凉的。她的手指总是凉的。碰到苏禾腰间的皮肤时,苏禾轻轻颤了一下。那种颤,不是冷,是别的什么。像有什么东西从那个触碰的地方蔓延开,一直蔓延到心里。阿夜的手指顺着腰线向上,隔着薄薄的布料,掌心贴住苏禾的肋骨,一根一根慢慢数过去,指腹轻轻按压,每按一下,苏禾的呼吸就乱一分。她的皮肤烫得惊人,和阿夜凉凉的手指形成鲜明对比,像要把那凉意融化。
阿夜停下来。
“冷?”她问。
苏禾摇头。她睁开眼睛,看着阿夜。月光落在阿夜脸上,把她的轮廓勾出一道柔和的光边。那张脸是许诺的脸,但眼睛不是——那双眼睛亮亮的,软软的,像猫,像月光,像等了很久终于等到了什么。
“你是谁?”苏禾问。声音很轻,带着一点颤抖。
阿夜没有回答。她低下头,把脸埋在苏禾的颈窝里。
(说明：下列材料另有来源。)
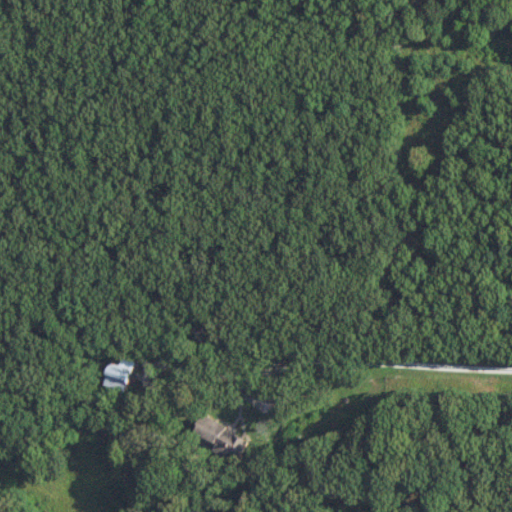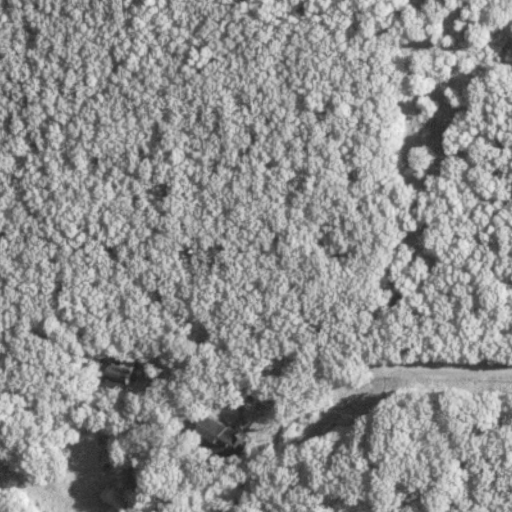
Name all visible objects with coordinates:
road: (371, 366)
building: (118, 374)
building: (219, 435)
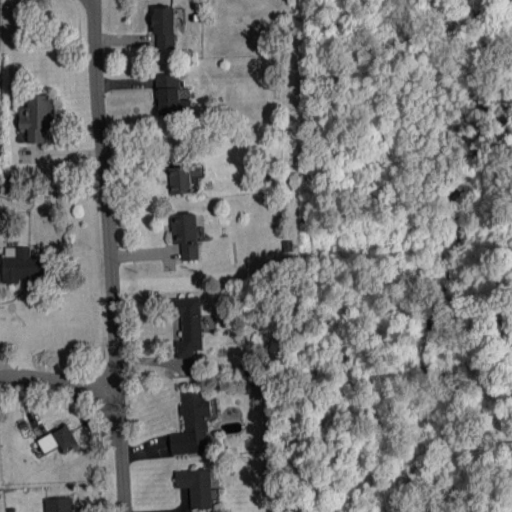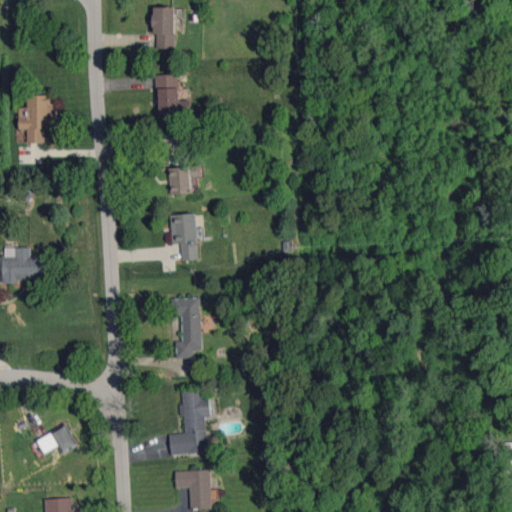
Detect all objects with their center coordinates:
building: (165, 27)
building: (171, 96)
building: (36, 117)
building: (181, 180)
building: (186, 234)
road: (115, 255)
building: (20, 264)
building: (188, 325)
road: (61, 377)
building: (192, 423)
building: (59, 440)
building: (197, 486)
building: (59, 504)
苏禾的皮肤有桂花香,有茶香,有那种说不清的、属于她的味道。阿夜深深吸了一口,然后张开嘴,舌尖舔过她的颈动脉,轻轻咬住那块薄薄的皮肤,用牙齿磨蹭,留下一点湿润的痕迹。
“你身上有他的味道。”她闷闷地说。
苏禾愣了一下。
“画室的味道。”阿夜说,“颜料的味道。还有……松节油?”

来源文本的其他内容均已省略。